**WHAT THIS EXERCISE ASKS:**
1. In the post about staying vegan during pregnancy below, list the three words it uses to describe the scrambled eggs.
2. Translate this sentence from the post about staying vegan during pregnancy below into Spanish: "I still believe it’s completely possible to have a healthy vegan pregnancy."
3. Write the next part of the post about staying vegan during pregnancy below, starting after its last sentence.

**DOCUMENT SEGMENT:**
BEGIN
I had scrambled eggs for breakfast. They were veg-fed, free-range and organic, but they were still obviously not vegan. I’ve also been eating little bits of cheese here and there for weeks.
It all started a couple months ago. After more than five years of being completely vegan and loving it, I started thinking about cheese. It wasn’t quite a craving, but it slowly grew until one day in the grocery store my hand reached out all on its own and grasped a single serving of string cheese. I ate it very slowly in the car with a bizarre mixture of shame and relief, and ever since then I’ve been trying to figure out what to do.
When I first got pregnant, a few friends and family members expressed concern about my vegan diet. I did research and felt confident that I could stay vegan throughout my pregnancy. I still believe it’s completely possible to have a healthy vegan pregnancy. But it’s not easy. It takes a whole lot of beans and nuts and vegetables to add up to the 75g of protein a day recommended for pregnant women. Getting the right balance of amino acids is also a challenge because it requires such a variety of foods. Soy products are the only whole vegan proteins, and I’m not comfortable relying so heavily on them. I’ve been worried for a while about the possible risks of my high intake of soy (hormonal impact of isoflavones, high percentage GMO, etc.).
END
**DATA UNDER STUDY:**
BEGIN
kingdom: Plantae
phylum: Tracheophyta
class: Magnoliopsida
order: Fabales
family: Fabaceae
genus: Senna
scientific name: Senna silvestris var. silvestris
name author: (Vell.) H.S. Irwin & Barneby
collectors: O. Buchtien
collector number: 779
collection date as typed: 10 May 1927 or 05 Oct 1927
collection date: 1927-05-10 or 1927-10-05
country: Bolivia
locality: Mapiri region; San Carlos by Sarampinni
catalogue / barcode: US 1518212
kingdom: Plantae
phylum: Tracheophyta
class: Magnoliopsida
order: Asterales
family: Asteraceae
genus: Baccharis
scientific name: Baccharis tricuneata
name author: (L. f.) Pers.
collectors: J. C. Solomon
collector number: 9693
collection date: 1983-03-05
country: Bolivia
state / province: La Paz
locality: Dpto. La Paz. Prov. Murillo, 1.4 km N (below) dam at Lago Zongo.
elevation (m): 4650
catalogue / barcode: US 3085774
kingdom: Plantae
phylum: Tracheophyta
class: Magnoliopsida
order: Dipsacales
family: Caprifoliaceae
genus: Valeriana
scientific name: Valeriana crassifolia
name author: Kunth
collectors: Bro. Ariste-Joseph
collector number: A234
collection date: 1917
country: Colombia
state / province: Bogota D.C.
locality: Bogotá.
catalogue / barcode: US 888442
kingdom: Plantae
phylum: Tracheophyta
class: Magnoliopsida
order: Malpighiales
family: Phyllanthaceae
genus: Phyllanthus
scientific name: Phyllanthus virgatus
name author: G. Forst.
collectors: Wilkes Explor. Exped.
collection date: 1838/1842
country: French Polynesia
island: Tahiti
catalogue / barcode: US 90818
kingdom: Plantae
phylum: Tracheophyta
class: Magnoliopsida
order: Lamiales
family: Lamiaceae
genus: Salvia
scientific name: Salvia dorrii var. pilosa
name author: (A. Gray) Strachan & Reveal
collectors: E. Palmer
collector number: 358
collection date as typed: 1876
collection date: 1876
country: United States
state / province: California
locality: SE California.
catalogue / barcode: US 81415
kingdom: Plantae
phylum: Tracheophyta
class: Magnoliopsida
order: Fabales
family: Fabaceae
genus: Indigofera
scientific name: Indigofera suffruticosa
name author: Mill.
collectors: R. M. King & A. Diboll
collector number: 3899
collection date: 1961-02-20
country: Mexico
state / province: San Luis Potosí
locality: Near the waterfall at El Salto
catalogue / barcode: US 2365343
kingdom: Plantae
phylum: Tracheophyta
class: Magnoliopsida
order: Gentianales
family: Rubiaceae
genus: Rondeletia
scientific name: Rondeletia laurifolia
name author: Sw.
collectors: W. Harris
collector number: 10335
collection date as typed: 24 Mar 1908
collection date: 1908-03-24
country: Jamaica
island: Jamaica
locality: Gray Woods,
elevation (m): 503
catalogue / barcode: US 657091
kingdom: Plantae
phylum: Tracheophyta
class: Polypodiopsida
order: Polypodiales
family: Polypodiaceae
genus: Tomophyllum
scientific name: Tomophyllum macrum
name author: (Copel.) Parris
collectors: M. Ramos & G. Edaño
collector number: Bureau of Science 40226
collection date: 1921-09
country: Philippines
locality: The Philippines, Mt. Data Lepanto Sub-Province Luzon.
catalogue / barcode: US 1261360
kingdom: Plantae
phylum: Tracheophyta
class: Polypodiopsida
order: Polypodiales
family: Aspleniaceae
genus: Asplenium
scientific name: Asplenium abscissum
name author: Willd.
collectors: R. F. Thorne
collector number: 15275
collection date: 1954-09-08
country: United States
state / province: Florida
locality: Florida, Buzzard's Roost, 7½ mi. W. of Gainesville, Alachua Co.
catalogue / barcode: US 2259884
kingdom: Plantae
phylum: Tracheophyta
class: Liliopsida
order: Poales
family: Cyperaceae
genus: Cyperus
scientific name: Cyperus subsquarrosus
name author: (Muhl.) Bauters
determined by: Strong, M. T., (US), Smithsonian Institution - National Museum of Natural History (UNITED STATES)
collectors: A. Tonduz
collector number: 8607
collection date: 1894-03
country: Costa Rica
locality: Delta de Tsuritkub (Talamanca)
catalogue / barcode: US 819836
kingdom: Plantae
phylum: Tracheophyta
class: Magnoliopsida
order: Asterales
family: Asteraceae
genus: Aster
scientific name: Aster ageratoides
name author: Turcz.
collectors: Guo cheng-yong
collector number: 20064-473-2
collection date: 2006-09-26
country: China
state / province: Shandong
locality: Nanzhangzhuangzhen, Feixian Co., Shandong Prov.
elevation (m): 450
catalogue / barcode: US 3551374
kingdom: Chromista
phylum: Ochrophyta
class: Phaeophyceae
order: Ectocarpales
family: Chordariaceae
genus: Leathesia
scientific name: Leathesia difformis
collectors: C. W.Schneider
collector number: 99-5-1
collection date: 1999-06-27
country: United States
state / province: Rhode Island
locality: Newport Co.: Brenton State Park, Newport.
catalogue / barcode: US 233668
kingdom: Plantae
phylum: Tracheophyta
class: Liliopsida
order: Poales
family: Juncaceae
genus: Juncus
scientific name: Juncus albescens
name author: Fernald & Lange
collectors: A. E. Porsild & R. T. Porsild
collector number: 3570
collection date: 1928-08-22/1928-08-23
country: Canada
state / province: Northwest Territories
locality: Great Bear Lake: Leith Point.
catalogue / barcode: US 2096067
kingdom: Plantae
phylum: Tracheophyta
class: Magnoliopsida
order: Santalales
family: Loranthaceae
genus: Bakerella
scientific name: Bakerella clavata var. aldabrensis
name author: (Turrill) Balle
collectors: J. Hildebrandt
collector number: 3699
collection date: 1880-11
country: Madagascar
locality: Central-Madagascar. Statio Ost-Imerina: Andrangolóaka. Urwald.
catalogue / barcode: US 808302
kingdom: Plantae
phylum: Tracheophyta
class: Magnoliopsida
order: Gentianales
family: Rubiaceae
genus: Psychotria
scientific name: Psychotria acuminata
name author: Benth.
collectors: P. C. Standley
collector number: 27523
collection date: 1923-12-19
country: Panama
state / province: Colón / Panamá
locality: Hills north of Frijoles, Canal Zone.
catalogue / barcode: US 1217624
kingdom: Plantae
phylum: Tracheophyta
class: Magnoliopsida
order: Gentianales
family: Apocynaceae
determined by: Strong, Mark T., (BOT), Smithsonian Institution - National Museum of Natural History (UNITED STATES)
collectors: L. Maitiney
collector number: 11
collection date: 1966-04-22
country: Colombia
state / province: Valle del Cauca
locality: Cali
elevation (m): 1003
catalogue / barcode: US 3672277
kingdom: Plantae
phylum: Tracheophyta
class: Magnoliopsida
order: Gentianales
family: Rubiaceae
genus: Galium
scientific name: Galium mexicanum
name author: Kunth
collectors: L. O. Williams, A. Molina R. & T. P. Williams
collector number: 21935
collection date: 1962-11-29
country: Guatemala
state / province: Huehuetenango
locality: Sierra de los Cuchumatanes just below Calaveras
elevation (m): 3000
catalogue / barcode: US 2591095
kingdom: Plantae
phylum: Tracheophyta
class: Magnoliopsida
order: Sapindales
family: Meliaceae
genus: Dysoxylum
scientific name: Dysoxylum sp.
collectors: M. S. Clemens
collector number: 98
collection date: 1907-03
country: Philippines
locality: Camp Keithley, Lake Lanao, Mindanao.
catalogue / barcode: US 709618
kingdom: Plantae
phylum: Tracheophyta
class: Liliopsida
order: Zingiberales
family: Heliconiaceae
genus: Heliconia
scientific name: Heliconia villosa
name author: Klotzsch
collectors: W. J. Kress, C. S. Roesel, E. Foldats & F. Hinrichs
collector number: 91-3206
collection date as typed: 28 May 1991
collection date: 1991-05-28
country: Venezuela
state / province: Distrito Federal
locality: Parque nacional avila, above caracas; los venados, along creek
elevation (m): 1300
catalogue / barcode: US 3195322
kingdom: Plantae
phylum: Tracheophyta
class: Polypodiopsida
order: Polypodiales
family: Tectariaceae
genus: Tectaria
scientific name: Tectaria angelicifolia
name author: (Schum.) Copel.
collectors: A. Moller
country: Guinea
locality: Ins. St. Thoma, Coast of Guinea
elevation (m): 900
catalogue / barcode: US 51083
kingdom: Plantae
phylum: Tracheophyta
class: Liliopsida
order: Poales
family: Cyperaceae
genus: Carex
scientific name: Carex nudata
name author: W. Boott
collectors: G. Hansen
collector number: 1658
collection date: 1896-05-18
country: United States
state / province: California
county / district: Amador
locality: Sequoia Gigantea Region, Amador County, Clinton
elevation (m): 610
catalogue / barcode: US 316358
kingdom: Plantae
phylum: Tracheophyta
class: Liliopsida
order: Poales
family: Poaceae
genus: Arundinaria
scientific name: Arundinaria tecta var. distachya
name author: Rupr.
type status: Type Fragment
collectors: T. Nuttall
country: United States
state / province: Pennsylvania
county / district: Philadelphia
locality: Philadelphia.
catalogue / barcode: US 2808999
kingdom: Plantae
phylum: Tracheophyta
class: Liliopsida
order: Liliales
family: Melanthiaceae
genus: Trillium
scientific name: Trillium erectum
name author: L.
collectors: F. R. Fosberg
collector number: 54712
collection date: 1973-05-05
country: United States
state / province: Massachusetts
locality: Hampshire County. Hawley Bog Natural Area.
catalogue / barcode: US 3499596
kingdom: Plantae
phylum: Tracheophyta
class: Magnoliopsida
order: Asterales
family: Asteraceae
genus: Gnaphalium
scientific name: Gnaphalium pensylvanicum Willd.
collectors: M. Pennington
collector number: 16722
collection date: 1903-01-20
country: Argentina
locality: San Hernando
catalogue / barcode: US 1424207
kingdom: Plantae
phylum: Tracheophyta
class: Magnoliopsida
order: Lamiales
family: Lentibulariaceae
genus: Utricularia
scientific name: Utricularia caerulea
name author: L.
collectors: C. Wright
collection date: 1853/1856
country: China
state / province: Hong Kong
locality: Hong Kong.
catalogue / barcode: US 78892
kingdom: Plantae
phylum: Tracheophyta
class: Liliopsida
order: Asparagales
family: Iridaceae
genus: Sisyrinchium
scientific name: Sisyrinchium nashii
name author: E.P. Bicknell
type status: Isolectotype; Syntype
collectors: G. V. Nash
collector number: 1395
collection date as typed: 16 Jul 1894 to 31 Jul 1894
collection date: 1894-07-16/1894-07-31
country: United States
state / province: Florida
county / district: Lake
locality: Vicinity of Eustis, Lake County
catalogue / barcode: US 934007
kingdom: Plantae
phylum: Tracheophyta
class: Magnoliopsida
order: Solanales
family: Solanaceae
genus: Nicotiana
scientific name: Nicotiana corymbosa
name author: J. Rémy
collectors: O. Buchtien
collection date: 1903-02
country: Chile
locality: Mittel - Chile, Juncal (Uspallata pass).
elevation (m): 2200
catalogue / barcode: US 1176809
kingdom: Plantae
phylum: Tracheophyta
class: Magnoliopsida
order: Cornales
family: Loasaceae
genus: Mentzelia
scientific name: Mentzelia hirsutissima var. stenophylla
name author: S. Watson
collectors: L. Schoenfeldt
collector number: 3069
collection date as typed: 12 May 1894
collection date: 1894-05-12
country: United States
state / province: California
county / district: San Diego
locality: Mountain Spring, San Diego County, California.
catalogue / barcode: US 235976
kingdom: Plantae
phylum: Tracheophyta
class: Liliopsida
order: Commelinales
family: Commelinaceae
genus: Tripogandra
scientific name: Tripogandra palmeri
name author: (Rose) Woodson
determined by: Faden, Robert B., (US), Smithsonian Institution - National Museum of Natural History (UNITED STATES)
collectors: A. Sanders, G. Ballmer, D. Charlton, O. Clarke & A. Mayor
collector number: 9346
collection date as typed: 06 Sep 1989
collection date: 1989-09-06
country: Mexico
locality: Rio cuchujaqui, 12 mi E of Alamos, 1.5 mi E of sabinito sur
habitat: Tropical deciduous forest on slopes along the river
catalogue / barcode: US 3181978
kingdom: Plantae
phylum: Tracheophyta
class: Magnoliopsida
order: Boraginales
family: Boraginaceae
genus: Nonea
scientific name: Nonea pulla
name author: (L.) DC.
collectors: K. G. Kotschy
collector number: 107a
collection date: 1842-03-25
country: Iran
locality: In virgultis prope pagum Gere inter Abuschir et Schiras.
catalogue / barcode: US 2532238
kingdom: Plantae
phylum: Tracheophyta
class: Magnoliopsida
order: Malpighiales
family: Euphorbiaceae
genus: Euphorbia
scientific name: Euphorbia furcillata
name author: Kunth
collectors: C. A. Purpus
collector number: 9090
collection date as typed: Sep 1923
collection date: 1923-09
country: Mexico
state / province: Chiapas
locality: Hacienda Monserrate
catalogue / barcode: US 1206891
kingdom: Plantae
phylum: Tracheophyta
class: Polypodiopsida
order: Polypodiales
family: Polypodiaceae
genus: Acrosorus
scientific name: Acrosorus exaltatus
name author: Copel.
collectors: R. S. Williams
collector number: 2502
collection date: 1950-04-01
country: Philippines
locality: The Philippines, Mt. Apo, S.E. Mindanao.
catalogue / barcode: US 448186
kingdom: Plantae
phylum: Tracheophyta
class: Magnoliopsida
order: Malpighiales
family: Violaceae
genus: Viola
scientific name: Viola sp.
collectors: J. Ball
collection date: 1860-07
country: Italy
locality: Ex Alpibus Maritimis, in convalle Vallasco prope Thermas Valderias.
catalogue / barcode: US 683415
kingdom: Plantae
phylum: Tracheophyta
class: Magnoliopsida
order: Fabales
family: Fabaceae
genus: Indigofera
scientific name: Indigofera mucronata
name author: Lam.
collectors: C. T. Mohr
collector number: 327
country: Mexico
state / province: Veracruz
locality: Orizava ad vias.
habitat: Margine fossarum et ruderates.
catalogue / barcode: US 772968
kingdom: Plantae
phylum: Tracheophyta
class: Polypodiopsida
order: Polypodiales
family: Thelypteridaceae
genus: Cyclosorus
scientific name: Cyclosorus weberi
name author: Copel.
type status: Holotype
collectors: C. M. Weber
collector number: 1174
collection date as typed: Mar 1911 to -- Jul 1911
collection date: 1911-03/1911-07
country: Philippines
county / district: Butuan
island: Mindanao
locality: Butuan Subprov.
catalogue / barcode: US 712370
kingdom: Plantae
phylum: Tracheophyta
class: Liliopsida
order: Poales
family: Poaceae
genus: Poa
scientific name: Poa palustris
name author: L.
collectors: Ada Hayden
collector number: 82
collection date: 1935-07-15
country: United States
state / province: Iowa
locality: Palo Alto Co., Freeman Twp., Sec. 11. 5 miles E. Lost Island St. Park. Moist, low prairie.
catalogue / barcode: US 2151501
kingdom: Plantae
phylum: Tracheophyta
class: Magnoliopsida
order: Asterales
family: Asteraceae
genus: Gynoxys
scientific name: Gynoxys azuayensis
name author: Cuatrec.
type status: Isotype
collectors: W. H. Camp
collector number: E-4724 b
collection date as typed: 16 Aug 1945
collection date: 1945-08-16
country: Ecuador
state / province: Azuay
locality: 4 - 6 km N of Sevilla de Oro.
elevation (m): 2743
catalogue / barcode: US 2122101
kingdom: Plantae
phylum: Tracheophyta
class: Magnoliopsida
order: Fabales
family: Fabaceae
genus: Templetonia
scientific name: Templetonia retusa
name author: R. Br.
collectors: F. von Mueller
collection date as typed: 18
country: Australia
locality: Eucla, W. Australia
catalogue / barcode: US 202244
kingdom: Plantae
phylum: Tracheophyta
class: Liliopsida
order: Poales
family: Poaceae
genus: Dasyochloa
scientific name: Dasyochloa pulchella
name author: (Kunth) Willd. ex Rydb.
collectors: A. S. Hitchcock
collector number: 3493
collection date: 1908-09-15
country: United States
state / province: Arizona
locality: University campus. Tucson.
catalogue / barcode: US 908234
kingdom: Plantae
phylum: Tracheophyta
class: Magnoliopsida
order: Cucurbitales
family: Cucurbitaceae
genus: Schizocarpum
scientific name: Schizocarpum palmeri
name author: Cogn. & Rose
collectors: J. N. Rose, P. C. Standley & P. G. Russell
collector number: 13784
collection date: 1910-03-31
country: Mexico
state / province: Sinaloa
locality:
END
**ANSWERS GIVEN:**
1. veg-fed, free-range, organic

2. Todavía creo que es completamente posible tener un embarazo vegano saludable.

3.
I’ve been eating some kind of protein with almost every meal and still I’ve been craving sugar, which is a sign that I may not be getting enough protein (or having a girl, if you listen to the old wives’ tales). I’m trying to listen to my body, and right now my body is saying that cheese and eggs in moderation are worth it.
I’m woefully conflicted about this backslide to vegetarianism. As with getting married, I’m making what feels like the right decision even though it goes against core personal beliefs. Veganism for me is more than just a political statement. It’s something that feels right deep in my heart and soul. Fundamentally, it’s about non-violence. It’s healthier, it’s better for the earth, and it means that no creature has to suffer for me to eat.
I can make justifications that the particular cheese and eggs I’m eating are (to the best of my knowledge) not products of factory farming. I can tell myself that at this point in my life — and especially in my baby’s life — it might very well be healthier not to be 100% vegan. But it’s still a major compromise. All I can do is take it one day at a time. Don’t expect to see me eating fettucini alfredo anytime soon.